The `not` of these values is a different scalar depending on the size of the type. Without care it can be error-prone to use it. I have yet to think of a good general solution, but have some ideas.

#### Material nonimplication operator

One key location where this causes a problem is in the expression `a and not b`. It requires `not b` be evaluated without knowing the size of `a`, thus resulting in an incorrect complement.

On closer look though, this operation is actually the material nonimplication operation. If instead we had a single operator the problem would go away. With `a ↛ b` the two types can be unified in size first, and then the operation done. This compiles to the standard `a and not b` but with `b` having the correct bit size.

The operator `↛` works in Leaf, but on the odd chance your keyboard doesn’t have that symbol, I’ve given it a second one: `and_not`. I’m uncertain of the name, but certainly more programmers will understand that than material nonimplication. Possibly `exclude` is another name for it.

#### Removing not

I thought about removing bitwise complement entirely, but that seemed somewhat radical. Though not always safe, it is a useful operation.

I’ve also added several other operators to see if it helps: xor ↮, nor ↓, nand ↑. I won’t know if this is helpful until more Leaf code is created.

- Data entries -
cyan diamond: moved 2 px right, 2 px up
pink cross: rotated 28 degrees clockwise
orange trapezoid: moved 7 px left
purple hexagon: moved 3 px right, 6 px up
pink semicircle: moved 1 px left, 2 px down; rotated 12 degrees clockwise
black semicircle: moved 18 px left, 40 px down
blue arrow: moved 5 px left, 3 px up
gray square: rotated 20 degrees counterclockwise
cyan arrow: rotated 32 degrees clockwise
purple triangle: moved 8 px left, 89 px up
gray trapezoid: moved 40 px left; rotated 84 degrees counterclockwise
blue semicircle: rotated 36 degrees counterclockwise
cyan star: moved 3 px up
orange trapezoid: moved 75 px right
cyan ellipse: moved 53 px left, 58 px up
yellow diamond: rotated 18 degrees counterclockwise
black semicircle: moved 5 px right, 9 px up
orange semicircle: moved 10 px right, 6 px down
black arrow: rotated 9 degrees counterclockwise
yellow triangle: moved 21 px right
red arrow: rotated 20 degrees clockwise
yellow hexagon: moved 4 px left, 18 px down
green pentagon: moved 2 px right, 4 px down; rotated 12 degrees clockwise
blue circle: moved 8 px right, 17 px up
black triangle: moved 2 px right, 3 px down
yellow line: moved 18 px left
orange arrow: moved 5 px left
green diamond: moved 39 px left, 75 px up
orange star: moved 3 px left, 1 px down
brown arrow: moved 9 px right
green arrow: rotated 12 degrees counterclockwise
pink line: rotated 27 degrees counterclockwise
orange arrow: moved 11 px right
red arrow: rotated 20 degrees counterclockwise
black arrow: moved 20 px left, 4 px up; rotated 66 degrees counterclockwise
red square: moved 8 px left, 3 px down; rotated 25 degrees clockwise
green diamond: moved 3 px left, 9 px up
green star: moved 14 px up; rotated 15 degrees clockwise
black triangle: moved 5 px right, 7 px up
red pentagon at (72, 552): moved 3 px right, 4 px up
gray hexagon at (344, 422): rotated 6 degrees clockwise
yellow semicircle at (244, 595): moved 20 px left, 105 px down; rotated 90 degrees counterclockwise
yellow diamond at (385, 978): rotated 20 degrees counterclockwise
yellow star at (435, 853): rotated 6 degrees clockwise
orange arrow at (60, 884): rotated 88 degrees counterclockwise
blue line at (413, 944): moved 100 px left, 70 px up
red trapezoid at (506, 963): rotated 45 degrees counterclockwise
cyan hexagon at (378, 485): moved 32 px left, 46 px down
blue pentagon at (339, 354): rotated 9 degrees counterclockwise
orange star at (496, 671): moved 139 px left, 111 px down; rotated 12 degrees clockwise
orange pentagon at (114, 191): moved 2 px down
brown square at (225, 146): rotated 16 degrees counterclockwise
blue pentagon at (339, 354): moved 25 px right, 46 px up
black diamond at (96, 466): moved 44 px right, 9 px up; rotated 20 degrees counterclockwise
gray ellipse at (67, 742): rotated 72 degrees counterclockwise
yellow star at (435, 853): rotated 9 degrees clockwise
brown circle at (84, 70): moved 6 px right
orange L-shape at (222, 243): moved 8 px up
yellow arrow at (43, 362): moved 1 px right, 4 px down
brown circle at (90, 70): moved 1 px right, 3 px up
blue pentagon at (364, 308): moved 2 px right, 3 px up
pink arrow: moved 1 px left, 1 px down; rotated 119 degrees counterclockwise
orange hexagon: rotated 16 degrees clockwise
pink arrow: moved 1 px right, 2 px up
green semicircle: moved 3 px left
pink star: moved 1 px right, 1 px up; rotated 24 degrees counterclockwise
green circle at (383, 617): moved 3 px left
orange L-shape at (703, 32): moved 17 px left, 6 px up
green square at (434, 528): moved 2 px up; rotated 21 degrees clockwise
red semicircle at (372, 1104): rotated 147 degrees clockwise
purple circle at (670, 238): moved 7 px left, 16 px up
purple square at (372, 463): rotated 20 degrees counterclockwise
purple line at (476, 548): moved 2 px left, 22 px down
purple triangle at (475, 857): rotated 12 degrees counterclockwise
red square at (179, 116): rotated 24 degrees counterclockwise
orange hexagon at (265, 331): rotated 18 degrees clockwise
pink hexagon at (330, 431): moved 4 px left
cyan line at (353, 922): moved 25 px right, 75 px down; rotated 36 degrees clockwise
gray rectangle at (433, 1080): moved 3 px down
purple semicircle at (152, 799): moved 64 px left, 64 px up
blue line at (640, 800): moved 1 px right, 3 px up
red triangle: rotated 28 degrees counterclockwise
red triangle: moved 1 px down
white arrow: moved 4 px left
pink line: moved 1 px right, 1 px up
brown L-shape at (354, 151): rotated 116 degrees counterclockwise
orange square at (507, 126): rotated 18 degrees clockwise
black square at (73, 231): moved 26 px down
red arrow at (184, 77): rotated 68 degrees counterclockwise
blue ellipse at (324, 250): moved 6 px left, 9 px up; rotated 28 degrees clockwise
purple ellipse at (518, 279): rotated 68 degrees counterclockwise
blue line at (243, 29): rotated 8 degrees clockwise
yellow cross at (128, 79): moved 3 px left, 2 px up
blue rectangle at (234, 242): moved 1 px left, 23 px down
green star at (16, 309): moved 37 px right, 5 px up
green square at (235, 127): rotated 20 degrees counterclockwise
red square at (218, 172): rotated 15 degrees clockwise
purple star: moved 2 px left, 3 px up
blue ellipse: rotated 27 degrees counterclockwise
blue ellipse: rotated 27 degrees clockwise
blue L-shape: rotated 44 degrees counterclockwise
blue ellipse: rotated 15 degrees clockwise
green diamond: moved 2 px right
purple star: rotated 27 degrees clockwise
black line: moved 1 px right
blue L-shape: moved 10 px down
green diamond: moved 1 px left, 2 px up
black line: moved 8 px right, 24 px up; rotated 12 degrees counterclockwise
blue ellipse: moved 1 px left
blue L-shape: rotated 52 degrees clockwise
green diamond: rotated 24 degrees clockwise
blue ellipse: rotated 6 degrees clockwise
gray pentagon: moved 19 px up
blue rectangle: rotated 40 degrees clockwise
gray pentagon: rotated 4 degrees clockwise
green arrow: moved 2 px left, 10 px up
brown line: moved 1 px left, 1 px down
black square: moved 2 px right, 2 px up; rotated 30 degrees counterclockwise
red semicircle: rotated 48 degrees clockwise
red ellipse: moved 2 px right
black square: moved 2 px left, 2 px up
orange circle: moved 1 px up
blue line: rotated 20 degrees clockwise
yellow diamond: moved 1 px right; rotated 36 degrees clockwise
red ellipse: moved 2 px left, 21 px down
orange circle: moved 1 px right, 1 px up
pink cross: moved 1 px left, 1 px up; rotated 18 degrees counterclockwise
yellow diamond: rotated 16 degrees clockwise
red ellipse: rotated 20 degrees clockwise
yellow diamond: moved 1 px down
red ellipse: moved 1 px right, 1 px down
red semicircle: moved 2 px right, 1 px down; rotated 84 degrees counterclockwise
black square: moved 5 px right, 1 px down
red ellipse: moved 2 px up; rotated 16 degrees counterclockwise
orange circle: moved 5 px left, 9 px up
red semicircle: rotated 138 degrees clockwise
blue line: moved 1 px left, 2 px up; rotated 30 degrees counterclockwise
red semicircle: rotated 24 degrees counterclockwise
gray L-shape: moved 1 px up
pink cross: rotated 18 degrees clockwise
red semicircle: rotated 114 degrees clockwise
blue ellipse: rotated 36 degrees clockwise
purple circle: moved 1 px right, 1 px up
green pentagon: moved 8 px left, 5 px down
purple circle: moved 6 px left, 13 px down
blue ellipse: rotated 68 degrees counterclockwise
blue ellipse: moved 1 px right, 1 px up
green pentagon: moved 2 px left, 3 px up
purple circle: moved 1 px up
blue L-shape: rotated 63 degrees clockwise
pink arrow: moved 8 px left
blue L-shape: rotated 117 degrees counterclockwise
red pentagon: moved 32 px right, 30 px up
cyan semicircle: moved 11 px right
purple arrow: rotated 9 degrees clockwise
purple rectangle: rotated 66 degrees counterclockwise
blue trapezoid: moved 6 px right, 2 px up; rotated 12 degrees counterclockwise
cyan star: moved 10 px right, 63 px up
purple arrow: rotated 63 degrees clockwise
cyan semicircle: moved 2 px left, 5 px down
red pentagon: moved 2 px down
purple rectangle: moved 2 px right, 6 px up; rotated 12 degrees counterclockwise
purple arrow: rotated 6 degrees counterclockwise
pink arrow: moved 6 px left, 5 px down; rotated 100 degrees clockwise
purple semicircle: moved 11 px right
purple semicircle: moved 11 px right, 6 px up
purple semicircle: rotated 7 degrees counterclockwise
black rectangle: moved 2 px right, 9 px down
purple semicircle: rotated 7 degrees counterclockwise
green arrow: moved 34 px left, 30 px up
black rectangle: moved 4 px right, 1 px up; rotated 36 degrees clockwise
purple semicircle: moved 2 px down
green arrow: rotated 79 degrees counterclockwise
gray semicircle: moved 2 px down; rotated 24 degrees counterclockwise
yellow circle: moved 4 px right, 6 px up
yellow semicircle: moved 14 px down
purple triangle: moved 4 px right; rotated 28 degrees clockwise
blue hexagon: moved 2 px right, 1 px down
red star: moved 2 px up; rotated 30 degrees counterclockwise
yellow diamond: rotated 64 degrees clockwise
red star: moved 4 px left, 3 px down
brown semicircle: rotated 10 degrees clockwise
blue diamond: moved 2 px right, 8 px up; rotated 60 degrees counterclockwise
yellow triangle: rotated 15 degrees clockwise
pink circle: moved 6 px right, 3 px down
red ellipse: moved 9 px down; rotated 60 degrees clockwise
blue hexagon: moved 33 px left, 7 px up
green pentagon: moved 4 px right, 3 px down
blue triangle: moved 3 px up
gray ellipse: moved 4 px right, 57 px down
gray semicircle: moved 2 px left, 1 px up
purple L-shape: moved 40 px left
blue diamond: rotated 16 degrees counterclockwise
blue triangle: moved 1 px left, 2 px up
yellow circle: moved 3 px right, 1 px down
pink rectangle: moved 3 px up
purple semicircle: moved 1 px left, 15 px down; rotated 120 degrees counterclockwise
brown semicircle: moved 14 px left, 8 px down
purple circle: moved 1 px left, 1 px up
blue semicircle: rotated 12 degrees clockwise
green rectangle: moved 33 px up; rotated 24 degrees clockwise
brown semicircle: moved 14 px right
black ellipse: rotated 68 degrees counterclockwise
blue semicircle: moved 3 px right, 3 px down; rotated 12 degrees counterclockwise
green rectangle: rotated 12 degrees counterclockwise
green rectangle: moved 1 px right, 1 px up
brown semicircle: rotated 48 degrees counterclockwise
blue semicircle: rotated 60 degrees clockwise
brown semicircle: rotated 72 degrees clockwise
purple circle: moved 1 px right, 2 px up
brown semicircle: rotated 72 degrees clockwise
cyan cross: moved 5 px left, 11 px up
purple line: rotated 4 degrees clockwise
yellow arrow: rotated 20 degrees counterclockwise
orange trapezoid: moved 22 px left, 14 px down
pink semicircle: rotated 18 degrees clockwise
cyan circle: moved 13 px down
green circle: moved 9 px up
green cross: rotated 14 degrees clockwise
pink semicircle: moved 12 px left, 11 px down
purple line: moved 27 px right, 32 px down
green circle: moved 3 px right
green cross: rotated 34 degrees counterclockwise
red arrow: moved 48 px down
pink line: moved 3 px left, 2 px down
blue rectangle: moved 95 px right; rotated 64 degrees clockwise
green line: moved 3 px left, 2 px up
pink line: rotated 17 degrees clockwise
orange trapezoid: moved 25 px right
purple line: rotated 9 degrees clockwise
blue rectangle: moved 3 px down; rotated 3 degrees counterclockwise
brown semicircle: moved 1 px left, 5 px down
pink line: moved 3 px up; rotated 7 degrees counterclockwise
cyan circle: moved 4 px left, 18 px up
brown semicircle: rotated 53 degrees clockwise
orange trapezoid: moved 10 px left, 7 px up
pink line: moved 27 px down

- Exercise -
From the Leaf operators passage above, extract word for word the span starting at "#### Removing not" and ending at "a useful operation.".

- Exercise response -
#### Removing not

I thought about removing bitwise complement entirely, but that seemed somewhat radical. Though not always safe, it is a useful operation.